Part two, soldier bug (13 photos + 1 video)

Category: Nature, PEGI 0+
12 June 2017

Today we will learn about the soldier bug.

A little biology

The soldier bug, or wingless red bug, or cossack bug (lat. Pyrrhocoris apterus) is an ordinary ground bug of the red bug family, 9-11 mm in size. The back of the bug is bright red (less often yellow), and an unusual black pattern can be seen on the carapace. The bug does not have hind wings, so it cannot fly. The shape of the beetle is oval, slightly flattened. The insect's mouth is modified into a sucking-piercing proboscis for piercing the shell of seeds, plants and the chitinous shell of small dead insects. In a calm state, the proboscis is located horizontally at the bottom of the head.

Bedbugs reproduce at high speed. The mating process of soldiers is very unusual: the male’s seed cells enter the female’s abdomen when the partners press their backs against each other.

Soldiers lay white eggs in the internal tissues of plants (leaves, cuttings, shoots, trunks), on which they currently feed. One oviposition contains from 20 to 30 eggs. Since the type of development in these insects is incomplete metamorphosis (transformation), the soldier bug does not have a pupa. Larvae emerge from the testicles after 1.5 weeks. The larva differs from the adult insect in its smaller size and uniformly red color of the body.

The soldier bug lives in rotten stumps, in fences, fallen trees and under stones. Insects choose open, sunny and warm places to live and reproduce. From December to early March, bedbugs hibernate. They choose secluded places for this in advance. Usually these are dry and warm cracks in trunks, fences, and old wooden buildings.

In terms of nutrition, bedbugs are quite unpretentious. Previously, it was believed that they do not cause harm, since they only eat seeds, fruits or dead insects that have fallen to the ground. However, these bugs do not mind eating the juice of various garden crops. To get it, they pierce a leaf or stem.

Soldier bugs are animals with a very wide geographical range. They live throughout Eurasia, North America and North Africa.

Interesting Facts

- Soldier soldier larvae feed on birch sap, and later on young plant shoots (alfalfa) and weeds. You can see the larvae on birch trees, where they sit motionless waiting to molt.
- Soldier bugs do not pose a threat to humans and are unable to cause harm.
- Due to the lack of wings, the pest cannot fly.
- You can often notice two bedbugs that are connected to each other by their rear ends of their bodies. Such a tandem when mating soldiers can last from 12 hours to 7 days.
- In one colony there are 3-4 times more males.

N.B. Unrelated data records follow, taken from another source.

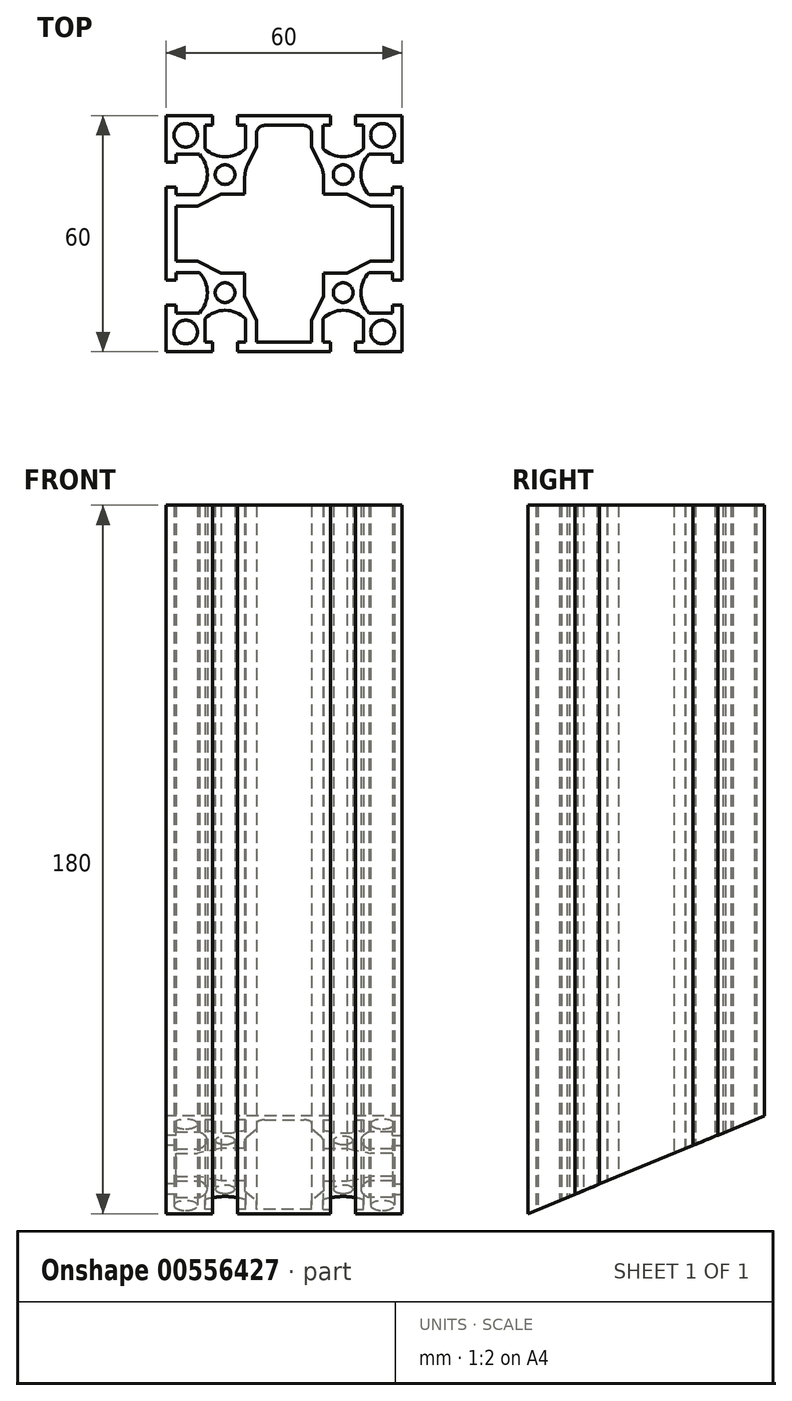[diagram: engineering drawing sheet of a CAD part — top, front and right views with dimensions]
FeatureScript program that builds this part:
annotation { "Feature Type Name" : "Feature", "Feature Type Description" : "" }
export const myFeature = defineFeature(function(context is Context, id is Id, definition is map)
    precondition{}
    {
        {
            var Q0;
            Q0=qCreatedBy(makeId("Top.planeOp"),FACE);
            var sketch = newSketch(context, id + "F0", { "sketchPlane" : qUnion([Q0])});
            skLineSegment(sketch, "E0.bottom", {"start": v(30, -30) * mm, "end": v(-30, -30) * mm});
            skLineSegment(sketch, "E0.top", {"start": v(30, 30) * mm, "end": v(-30, 30) * mm});
            skLineSegment(sketch, "E0.left", {"start": v(30, -30) * mm, "end": v(30, 30) * mm});
            skLineSegment(sketch, "E0.right", {"start": v(-30, -30) * mm, "end": v(-30, 30) * mm});
            skPoint(sketch, "E0.middle", {"position": v(0, 0) * mm});
            skLineSegment(sketch, "E1.top", {"start": v(-11.85, 30) * mm, "end": v(-18.15, 30) * mm});
            skLineSegment(sketch, "E1.left", {"start": v(-11.85, 27.5) * mm, "end": v(-11.85, 30) * mm});
            skLineSegment(sketch, "E1.right", {"start": v(-18.15, 27.5) * mm, "end": v(-18.15, 30) * mm});
            skPoint(sketch, "E1.middle", {"position": v(-15, 28.75) * mm});
            skLineSegment(sketch, "E2.bottom", {"start": v(-9.85, 27.5) * mm, "end": v(-11.85, 27.5) * mm});
            skLineSegment(sketch, "E2.left", {"start": v(-9.85, 27.5) * mm, "end": v(-9.85, 21.55) * mm});
            skLineSegment(sketch, "E2.right", {"start": v(-20.15, 27.5) * mm, "end": v(-20.15, 21.55) * mm});
            skPoint(sketch, "E2.middle", {"position": v(-15, 24.52) * mm});
            skArc(sketch, "E3", {"start": v(-20.15, 21.55) * mm, "mid": v(-15, 19.5) * mm, "end": v(-9.85, 21.55) * mm});
            skPoint(sketch, "E4.MirrorP", {"position": v(15, 24.52) * mm});
            skPoint(sketch, "E5.MirrorP", {"position": v(15, 28.75) * mm});
            skLineSegment(sketch, "E6.MirrorCS", {"start": v(11.85, 27.5) * mm, "end": v(11.85, 30) * mm});
            skLineSegment(sketch, "E7.MirrorCS", {"start": v(18.15, 27.5) * mm, "end": v(18.15, 30) * mm});
            skLineSegment(sketch, "E8.MirrorCS", {"start": v(9.85, 27.5) * mm, "end": v(11.85, 27.5) * mm});
            skLineSegment(sketch, "E9.MirrorCS", {"start": v(9.85, 27.5) * mm, "end": v(9.85, 21.55) * mm});
            skArc(sketch, "E10.MirrorCS", {"start": v(20.15, 21.55) * mm, "mid": v(15, 19.5) * mm, "end": v(9.85, 21.55) * mm});
            skLineSegment(sketch, "E11.MirrorCS", {"start": v(20.15, 27.5) * mm, "end": v(20.15, 21.55) * mm});
            skLineSegment(sketch, "E12.MirrorCS", {"start": v(11.85, 30) * mm, "end": v(18.15, 30) * mm});
            skLineSegment(sketch, "E13.1.0", {"start": v(27.5, 20.15) * mm, "end": v(21.55, 20.15) * mm});
            skLineSegment(sketch, "E13.1.1", {"start": v(27.5, 9.85) * mm, "end": v(21.55, 9.85) * mm});
            skArc(sketch, "E13.1.2", {"start": v(21.55, 20.15) * mm, "mid": v(19.5, 15) * mm, "end": v(21.55, 9.85) * mm});
            skLineSegment(sketch, "E13.1.3", {"start": v(27.5, -9.85) * mm, "end": v(21.55, -9.85) * mm});
            skLineSegment(sketch, "E13.1.4", {"start": v(27.5, -20.15) * mm, "end": v(21.55, -20.15) * mm});
            skPoint(sketch, "E13.1.5", {"position": v(28.75, 15) * mm});
            skPoint(sketch, "E13.1.6", {"position": v(28.75, -15) * mm});
            skArc(sketch, "E13.1.7", {"start": v(21.55, -20.15) * mm, "mid": v(19.5, -15) * mm, "end": v(21.55, -9.85) * mm});
            skPoint(sketch, "E13.1.8", {"position": v(24.52, -15) * mm});
            skPoint(sketch, "E13.1.9", {"position": v(24.52, 15) * mm});
            skLineSegment(sketch, "E13.1.10", {"start": v(27.5, 9.85) * mm, "end": v(27.5, 20.15) * mm});
            skLineSegment(sketch, "E13.1.11", {"start": v(27.5, -11.85) * mm, "end": v(27.5, -18.15) * mm});
            skLineSegment(sketch, "E13.1.12", {"start": v(30, 11.85) * mm, "end": v(30, 18.15) * mm});
            skLineSegment(sketch, "E13.1.13", {"start": v(30, -11.85) * mm, "end": v(30, -18.15) * mm});
            skLineSegment(sketch, "E13.1.14", {"start": v(27.5, 18.15) * mm, "end": v(30, 18.15) * mm});
            skLineSegment(sketch, "E13.1.15", {"start": v(27.5, 11.85) * mm, "end": v(30, 11.85) * mm});
            skLineSegment(sketch, "E13.1.16", {"start": v(27.5, 11.85) * mm, "end": v(27.5, 18.15) * mm});
            skLineSegment(sketch, "E13.1.17", {"start": v(27.5, -9.85) * mm, "end": v(27.5, -20.15) * mm});
            skLineSegment(sketch, "E13.1.18", {"start": v(27.5, -18.15) * mm, "end": v(30, -18.15) * mm});
            skLineSegment(sketch, "E13.1.19", {"start": v(27.5, -11.85) * mm, "end": v(30, -11.85) * mm});
            skLineSegment(sketch, "E13.2.0", {"start": v(20.15, -27.5) * mm, "end": v(20.15, -21.55) * mm});
            skLineSegment(sketch, "E13.2.1", {"start": v(9.85, -27.5) * mm, "end": v(9.85, -21.55) * mm});
            skArc(sketch, "E13.2.2", {"start": v(20.15, -21.55) * mm, "mid": v(15, -19.5) * mm, "end": v(9.85, -21.55) * mm});
            skLineSegment(sketch, "E13.2.3", {"start": v(-9.85, -27.5) * mm, "end": v(-9.85, -21.55) * mm});
            skLineSegment(sketch, "E13.2.4", {"start": v(-20.15, -27.5) * mm, "end": v(-20.15, -21.55) * mm});
            skPoint(sketch, "E13.2.5", {"position": v(15, -28.75) * mm});
            skPoint(sketch, "E13.2.6", {"position": v(-15, -28.75) * mm});
            skArc(sketch, "E13.2.7", {"start": v(-20.15, -21.55) * mm, "mid": v(-15, -19.5) * mm, "end": v(-9.85, -21.55) * mm});
            skPoint(sketch, "E13.2.8", {"position": v(-15, -24.52) * mm});
            skPoint(sketch, "E13.2.9", {"position": v(15, -24.52) * mm});
            skLineSegment(sketch, "E13.2.10", {"start": v(9.85, -27.5) * mm, "end": v(20.15, -27.5) * mm});
            skLineSegment(sketch, "E13.2.11", {"start": v(-11.85, -27.5) * mm, "end": v(-18.15, -27.5) * mm});
            skLineSegment(sketch, "E13.2.12", {"start": v(11.85, -30) * mm, "end": v(18.15, -30) * mm});
            skLineSegment(sketch, "E13.2.13", {"start": v(-11.85, -30) * mm, "end": v(-18.15, -30) * mm});
            skLineSegment(sketch, "E13.2.14", {"start": v(18.15, -27.5) * mm, "end": v(18.15, -30) * mm});
            skLineSegment(sketch, "E13.2.15", {"start": v(11.85, -27.5) * mm, "end": v(11.85, -30) * mm});
            skLineSegment(sketch, "E13.2.16", {"start": v(11.85, -27.5) * mm, "end": v(18.15, -27.5) * mm});
            skLineSegment(sketch, "E13.2.17", {"start": v(-9.85, -27.5) * mm, "end": v(-20.15, -27.5) * mm});
            skLineSegment(sketch, "E13.2.18", {"start": v(-18.15, -27.5) * mm, "end": v(-18.15, -30) * mm});
            skLineSegment(sketch, "E13.2.19", {"start": v(-11.85, -27.5) * mm, "end": v(-11.85, -30) * mm});
            skLineSegment(sketch, "E13.3.0", {"start": v(-27.5, -20.15) * mm, "end": v(-21.55, -20.15) * mm});
            skLineSegment(sketch, "E13.3.1", {"start": v(-27.5, -9.85) * mm, "end": v(-21.55, -9.85) * mm});
            skArc(sketch, "E13.3.2", {"start": v(-21.55, -20.15) * mm, "mid": v(-19.5, -15) * mm, "end": v(-21.55, -9.85) * mm});
            skLineSegment(sketch, "E13.3.3", {"start": v(-27.5, 9.85) * mm, "end": v(-21.55, 9.85) * mm});
            skLineSegment(sketch, "E13.3.4", {"start": v(-27.5, 20.15) * mm, "end": v(-21.55, 20.15) * mm});
            skPoint(sketch, "E13.3.5", {"position": v(-28.75, -15) * mm});
            skPoint(sketch, "E13.3.6", {"position": v(-28.75, 15) * mm});
            skArc(sketch, "E13.3.7", {"start": v(-21.55, 20.15) * mm, "mid": v(-19.5, 15) * mm, "end": v(-21.55, 9.85) * mm});
            skPoint(sketch, "E13.3.8", {"position": v(-24.52, 15) * mm});
            skPoint(sketch, "E13.3.9", {"position": v(-24.52, -15) * mm});
            skLineSegment(sketch, "E13.3.10", {"start": v(-27.5, -9.85) * mm, "end": v(-27.5, -20.15) * mm});
            skLineSegment(sketch, "E13.3.11", {"start": v(-27.5, 11.85) * mm, "end": v(-27.5, 18.15) * mm});
            skLineSegment(sketch, "E13.3.12", {"start": v(-30, -11.85) * mm, "end": v(-30, -18.15) * mm});
            skLineSegment(sketch, "E13.3.13", {"start": v(-30, 11.85) * mm, "end": v(-30, 18.15) * mm});
            skLineSegment(sketch, "E13.3.14", {"start": v(-27.5, -18.15) * mm, "end": v(-30, -18.15) * mm});
            skLineSegment(sketch, "E13.3.15", {"start": v(-27.5, -11.85) * mm, "end": v(-30, -11.85) * mm});
            skLineSegment(sketch, "E13.3.16", {"start": v(-27.5, -11.85) * mm, "end": v(-27.5, -18.15) * mm});
            skLineSegment(sketch, "E13.3.17", {"start": v(-27.5, 9.85) * mm, "end": v(-27.5, 20.15) * mm});
            skLineSegment(sketch, "E13.3.18", {"start": v(-27.5, 18.15) * mm, "end": v(-30, 18.15) * mm});
            skLineSegment(sketch, "E13.3.19", {"start": v(-27.5, 11.85) * mm, "end": v(-30, 11.85) * mm});
            skLineSegment(sketch, "E13.anchor1", {"start": v(0, 0) * mm, "end": v(-20.15, 21.55) * mm, "construction": true});
            skLineSegment(sketch, "E13.anchor2", {"start": v(0, 0) * mm, "end": v(-21.55, -20.15) * mm, "construction": true});
            skLineSegment(sketch, "E14.trimOffspring", {"start": v(-18.15, 27.5) * mm, "end": v(-20.15, 27.5) * mm});
            skLineSegment(sketch, "E15.trimOffspring", {"start": v(18.15, 27.5) * mm, "end": v(20.15, 27.5) * mm});
            skCircle(sketch, "E16", {"center": v(-15, 15) * mm, "radius": 2.5 * mm});
            skCircle(sketch, "E17", {"center": v(-25, 25) * mm, "radius": 3 * mm});
            skCircle(sketch, "E18.MirrorC", {"center": v(25, 25) * mm, "radius": 3 * mm});
            skCircle(sketch, "E19.MirrorC", {"center": v(25, -25) * mm, "radius": 3 * mm});
            skCircle(sketch, "E20.MirrorC", {"center": v(-25, -25) * mm, "radius": 3 * mm});
            skCircle(sketch, "E21.MirrorC", {"center": v(15, 15) * mm, "radius": 2.5 * mm});
            skCircle(sketch, "E22.MirrorC", {"center": v(15, -15) * mm, "radius": 2.5 * mm});
            skCircle(sketch, "E23.MirrorC", {"center": v(-15, -15) * mm, "radius": 2.5 * mm});
            skLineSegment(sketch, "E24", {"start": v(-7, 27.5) * mm, "end": v(0, 27.5) * mm});
            skLineSegment(sketch, "E25", {"start": v(-7, 27.5) * mm, "end": v(-7, 22) * mm});
            skLineSegment(sketch, "E26", {"start": v(-10, 10) * mm, "end": v(-10, 16) * mm});
            skLineSegment(sketch, "E27", {"start": v(-10, 16) * mm, "end": v(-7, 22) * mm});
            skLineSegment(sketch, "E28.MirrorCS", {"start": v(10, 10) * mm, "end": v(10, 16) * mm});
            skLineSegment(sketch, "E29.MirrorCS", {"start": v(10, 16) * mm, "end": v(7, 22) * mm});
            skLineSegment(sketch, "E30.MirrorCS", {"start": v(7, 27.5) * mm, "end": v(0, 27.5) * mm});
            skLineSegment(sketch, "E31.MirrorCS", {"start": v(7, 27.5) * mm, "end": v(7, 22) * mm});
            skLineSegment(sketch, "E32.1.0", {"start": v(-10, -10) * mm, "end": v(-16, -10) * mm});
            skLineSegment(sketch, "E32.1.1", {"start": v(-16, -10) * mm, "end": v(-22, -7) * mm});
            skLineSegment(sketch, "E32.1.2", {"start": v(-27.5, -7) * mm, "end": v(-22, -7) * mm});
            skLineSegment(sketch, "E32.1.3", {"start": v(-27.5, -7) * mm, "end": v(-27.5, 0) * mm});
            skLineSegment(sketch, "E32.1.4", {"start": v(-27.5, 7) * mm, "end": v(-27.5, 0) * mm});
            skLineSegment(sketch, "E32.1.5", {"start": v(-27.5, 7) * mm, "end": v(-22, 7) * mm});
            skLineSegment(sketch, "E32.1.6", {"start": v(-16, 10) * mm, "end": v(-22, 7) * mm});
            skLineSegment(sketch, "E32.1.7", {"start": v(-10, 10) * mm, "end": v(-16, 10) * mm});
            skLineSegment(sketch, "E32.2.0", {"start": v(10, -10) * mm, "end": v(10, -16) * mm});
            skLineSegment(sketch, "E32.2.1", {"start": v(10, -16) * mm, "end": v(7, -22) * mm});
            skLineSegment(sketch, "E32.2.2", {"start": v(7, -27.5) * mm, "end": v(7, -22) * mm});
            skLineSegment(sketch, "E32.2.3", {"start": v(7, -27.5) * mm, "end": v(0, -27.5) * mm});
            skLineSegment(sketch, "E32.2.4", {"start": v(-7, -27.5) * mm, "end": v(0, -27.5) * mm});
            skLineSegment(sketch, "E32.2.5", {"start": v(-7, -27.5) * mm, "end": v(-7, -22) * mm});
            skLineSegment(sketch, "E32.2.6", {"start": v(-10, -16) * mm, "end": v(-7, -22) * mm});
            skLineSegment(sketch, "E32.2.7", {"start": v(-10, -10) * mm, "end": v(-10, -16) * mm});
            skLineSegment(sketch, "E32.3.0", {"start": v(10, 10) * mm, "end": v(16, 10) * mm});
            skLineSegment(sketch, "E32.3.1", {"start": v(16, 10) * mm, "end": v(22, 7) * mm});
            skLineSegment(sketch, "E32.3.2", {"start": v(27.5, 7) * mm, "end": v(22, 7) * mm});
            skLineSegment(sketch, "E32.3.3", {"start": v(27.5, 7) * mm, "end": v(27.5, 0) * mm});
            skLineSegment(sketch, "E32.3.4", {"start": v(27.5, -7) * mm, "end": v(27.5, 0) * mm});
            skLineSegment(sketch, "E32.3.5", {"start": v(27.5, -7) * mm, "end": v(22, -7) * mm});
            skLineSegment(sketch, "E32.3.6", {"start": v(16, -10) * mm, "end": v(22, -7) * mm});
            skLineSegment(sketch, "E32.3.7", {"start": v(10, -10) * mm, "end": v(16, -10) * mm});
            skSolve(sketch);
        }
        {
            var Q0;
            {var subQ30=sQuery(id+"F0.wireOp",EDGE,"E1.left");Q0=makeQuery(id+"F0.imprint","IMPRINT",FACE,{"disambiguationData":[TD([[makeQuery(id+"F0.imprint","IMPRINT",EDGE,{"derivedFrom":subQ30}),-1.0]])]});}
            extrude(context, id + "F1", {"entities" : qUnion([Q0]), "depth" : 180 * mm, "offsetDistance" : 25 * mm});
        }
        {
            var Q0;
            Q0=makeQuery(id+"F1.opExtrude","SWEPT_EDGE",EDGE,{"disambiguationData":[OSD([sQuery(id+"F0.wireOp",EDGE,"E24"),sQuery(id+"F0.wireOp",EDGE,"E25")])]});
            var Q1;
            Q1=makeQuery(id+"F1.opExtrude","SWEPT_EDGE",EDGE,{"disambiguationData":[OSD([sQuery(id+"F0.wireOp",EDGE,"E30.MirrorCS"),sQuery(id+"F0.wireOp",EDGE,"E31.MirrorCS")])]});
            var Q2;
            Q2=makeQuery(id+"F1.opExtrude","SWEPT_EDGE",EDGE,{"disambiguationData":[OSD([sQuery(id+"F0.wireOp",EDGE,"840db5bc-c403-45cd-90c7-254e62d9e8c5.3.2"),sQuery(id+"F0.wireOp",EDGE,"840db5bc-c403-45cd-90c7-254e62d9e8c5.3.3")])]});
            var Q3;
            Q3=makeQuery(id+"F1.opExtrude","SWEPT_EDGE",EDGE,{"disambiguationData":[OSD([sQuery(id+"F0.wireOp",EDGE,"840db5bc-c403-45cd-90c7-254e62d9e8c5.3.4"),sQuery(id+"F0.wireOp",EDGE,"840db5bc-c403-45cd-90c7-254e62d9e8c5.3.5")])]});
            var Q4;
            Q4=makeQuery(id+"F1.opExtrude","SWEPT_EDGE",EDGE,{"disambiguationData":[OSD([sQuery(id+"F0.wireOp",EDGE,"840db5bc-c403-45cd-90c7-254e62d9e8c5.1.4"),sQuery(id+"F0.wireOp",EDGE,"840db5bc-c403-45cd-90c7-254e62d9e8c5.1.5")])]});
            var Q5;
            Q5=makeQuery(id+"F1.opExtrude","SWEPT_EDGE",EDGE,{"disambiguationData":[OSD([sQuery(id+"F0.wireOp",EDGE,"840db5bc-c403-45cd-90c7-254e62d9e8c5.1.2"),sQuery(id+"F0.wireOp",EDGE,"840db5bc-c403-45cd-90c7-254e62d9e8c5.1.3")])]});
            var Q6;
            Q6=makeQuery(id+"F1.opExtrude","SWEPT_EDGE",EDGE,{"disambiguationData":[OSD([sQuery(id+"F0.wireOp",EDGE,"840db5bc-c403-45cd-90c7-254e62d9e8c5.2.2"),sQuery(id+"F0.wireOp",EDGE,"840db5bc-c403-45cd-90c7-254e62d9e8c5.2.3")])]});
            var Q7;
            Q7=makeQuery(id+"F1.opExtrude","SWEPT_EDGE",EDGE,{"disambiguationData":[OSD([sQuery(id+"F0.wireOp",EDGE,"840db5bc-c403-45cd-90c7-254e62d9e8c5.2.4"),sQuery(id+"F0.wireOp",EDGE,"840db5bc-c403-45cd-90c7-254e62d9e8c5.2.5")])]});
            fillet(context, id + "F2", {"entities" : qUnion([Q0, Q1, Q2, Q3, Q4, Q5, Q6, Q7]), "radius" : 2 * mm, "tangentPropagation" : true, "allowEdgeOverflow" : false});
        }
        {
            var Q0;
            Q0=makeQuery(id+"F1.opExtrude","SWEPT_EDGE",EDGE,{"disambiguationData":[OSD([sQuery(id+"F0.wireOp",EDGE,"E26"),sQuery(id+"F0.wireOp",EDGE,"E27")])]});
            var Q1;
            Q1=makeQuery(id+"F1.opExtrude","SWEPT_EDGE",EDGE,{"disambiguationData":[OSD([sQuery(id+"F0.wireOp",EDGE,"E28.MirrorCS"),sQuery(id+"F0.wireOp",EDGE,"E29.MirrorCS")])]});
            var Q2;
            Q2=makeQuery(id+"F1.opExtrude","SWEPT_EDGE",EDGE,{"disambiguationData":[OSD([sQuery(id+"F0.wireOp",EDGE,"840db5bc-c403-45cd-90c7-254e62d9e8c5.3.0"),sQuery(id+"F0.wireOp",EDGE,"840db5bc-c403-45cd-90c7-254e62d9e8c5.3.1")])]});
            var Q3;
            Q3=makeQuery(id+"F1.opExtrude","SWEPT_EDGE",EDGE,{"disambiguationData":[OSD([sQuery(id+"F0.wireOp",EDGE,"840db5bc-c403-45cd-90c7-254e62d9e8c5.1.6"),sQuery(id+"F0.wireOp",EDGE,"840db5bc-c403-45cd-90c7-254e62d9e8c5.1.7")])]});
            var Q4;
            Q4=makeQuery(id+"F1.opExtrude","SWEPT_EDGE",EDGE,{"disambiguationData":[OSD([sQuery(id+"F0.wireOp",EDGE,"840db5bc-c403-45cd-90c7-254e62d9e8c5.1.0"),sQuery(id+"F0.wireOp",EDGE,"840db5bc-c403-45cd-90c7-254e62d9e8c5.1.1")])]});
            var Q5;
            Q5=makeQuery(id+"F1.opExtrude","SWEPT_EDGE",EDGE,{"disambiguationData":[OSD([sQuery(id+"F0.wireOp",EDGE,"840db5bc-c403-45cd-90c7-254e62d9e8c5.3.6"),sQuery(id+"F0.wireOp",EDGE,"840db5bc-c403-45cd-90c7-254e62d9e8c5.3.7")])]});
            var Q6;
            Q6=makeQuery(id+"F1.opExtrude","SWEPT_EDGE",EDGE,{"disambiguationData":[OSD([sQuery(id+"F0.wireOp",EDGE,"840db5bc-c403-45cd-90c7-254e62d9e8c5.2.0"),sQuery(id+"F0.wireOp",EDGE,"840db5bc-c403-45cd-90c7-254e62d9e8c5.2.1")])]});
            var Q7;
            Q7=makeQuery(id+"F1.opExtrude","SWEPT_EDGE",EDGE,{"disambiguationData":[OSD([sQuery(id+"F0.wireOp",EDGE,"840db5bc-c403-45cd-90c7-254e62d9e8c5.2.6"),sQuery(id+"F0.wireOp",EDGE,"840db5bc-c403-45cd-90c7-254e62d9e8c5.2.7")])]});
            fillet(context, id + "F3", {"entities" : qUnion([Q0, Q1, Q2, Q3, Q4, Q5, Q6, Q7]), "radius" : 7 * mm, "tangentPropagation" : true, "allowEdgeOverflow" : false});
        }
        {
            var Q0;
            {var subQ0=sQuery(id+"F0.wireOp",EDGE,"E0.bottom");Q0=makeQuery(id+"F1.opExtrude","SWEPT_FACE",FACE,{"disambiguationData":[OSD([subQ0]),TDD([makeQuery(id+"F0.imprint","IMPRINT",EDGE,{"disambiguationData":[TD([[makeQuery(id+"F0.imprint","INTERSECT",VERTEX,{"derivedFrom":[subQ0,sQuery(id+"F0.wireOp",EDGE,"E13.2.12"),sQuery(id+"F0.wireOp",EDGE,"E13.2.15")]}),-1.0]])],"derivedFrom":subQ0})])]});}
            var sketch = newSketch(context, id + "F4", { "sketchPlane" : qUnion([Q0])});
            skLineSegment(sketch, "E33.0", {"start": v(-18.15, 180) * mm, "end": v(-30, 180) * mm});
            skLineSegment(sketch, "E33.1", {"start": v(30, 180) * mm, "end": v(30, 0) * mm});
            skLineSegment(sketch, "E34", {"start": v(-30, 180) * mm, "end": v(30, 180) * mm});
            skLineSegment(sketch, "E35", {"start": v(30, 120) * mm, "end": v(-30, 180) * mm});
            skLineSegment(sketch, "E36.0", {"start": v(-18.15, 0) * mm, "end": v(-30, 0) * mm});
            skLineSegment(sketch, "E37", {"start": v(-30, 0) * mm, "end": v(30, 0) * mm});
            skLineSegment(sketch, "E38", {"start": v(30, 60) * mm, "end": v(-30, 0) * mm});
            skSolve(sketch);
        }
        {
            var Q0;
            Q0=qCreatedBy(makeId("Right.planeOp"),FACE);
            var sketch = newSketch(context, id + "F5", { "sketchPlane" : qUnion([Q0])});
            skLineSegment(sketch, "E39.bottom", {"start": v(145.98, 72.9) * mm, "end": v(-30, 0) * mm});
            skLineSegment(sketch, "E39.top", {"start": v(189.02, -31) * mm, "end": v(13.04, -103.9) * mm});
            skLineSegment(sketch, "E39.left", {"start": v(145.98, 72.9) * mm, "end": v(189.02, -31) * mm});
            skLineSegment(sketch, "E39.right", {"start": v(-30, 0) * mm, "end": v(13.04, -103.9) * mm});
            skSolve(sketch);
        }
        {
            var Q0;
            Q0=qSketchRegion(id+"F5",true);
            extrude(context, id + "F6", {"entities" : qUnion([Q0]), "operationType" : NewBodyOperationType.REMOVE, "oppositeDirection" : true, "depth" : 30 * mm, "offsetDistance" : 25 * mm, "hasSecondDirection" : true, "secondDirectionOppositeDirection" : false, "secondDirectionDepth" : 30 * mm});
        }
    });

- The soldier bug is one of the very first insects to appear in the spring.
- Officially, the soldier bug is not a pest of garden and vegetable plants.
- Soldier bugs are fairly harmless insects, but large concentrations of them can cause some damage to a garden or vegetable garden.
- The soldier bug cannot stand proximity to black cohosh (cohosh). Gardeners who have planted one of its species on the site (most often it is the heart-leaved cohosh) note that after just a year the insects disappear.

- In Ukraine they are called the moskal bug or moskalik, because the elytra with a black pattern are similar to the red caftans of the Moscow archers.
- In English-speaking countries, the soldier bug is called Firebug, which means “arsonist.”
- The soldier bug is a convenient laboratory object (food - sunflower seeds)
- We can say that nature protected these insects from natural enemies, giving the soldiers an unpleasant taste.
- Sometimes there are varieties of toy soldiers with a yellow color, but with the same unchanged black pattern.
- Cannibalism is a common occurrence in large colonies of these bugs.
- Recently, reports have begun to appear that the soldiers have mutated and the harm from them has become even more serious.
- Although red beetles are generally odorless, they can sometimes emit a pungent odor when crushed.

- Most of all, the soldier bug likes to feed on the seeds of mallow and linden.
- In 2008, the soldier bug was first discovered in North America, in the southeastern area of Salt Lake City, Utah.
- Because of the pungent odor, even the spider throws these strong-smelling insects out of its web.
- When soldier bugs gather together, the effect of their color and smell is enhanced and serves as a warning to birds that these insects are inedible.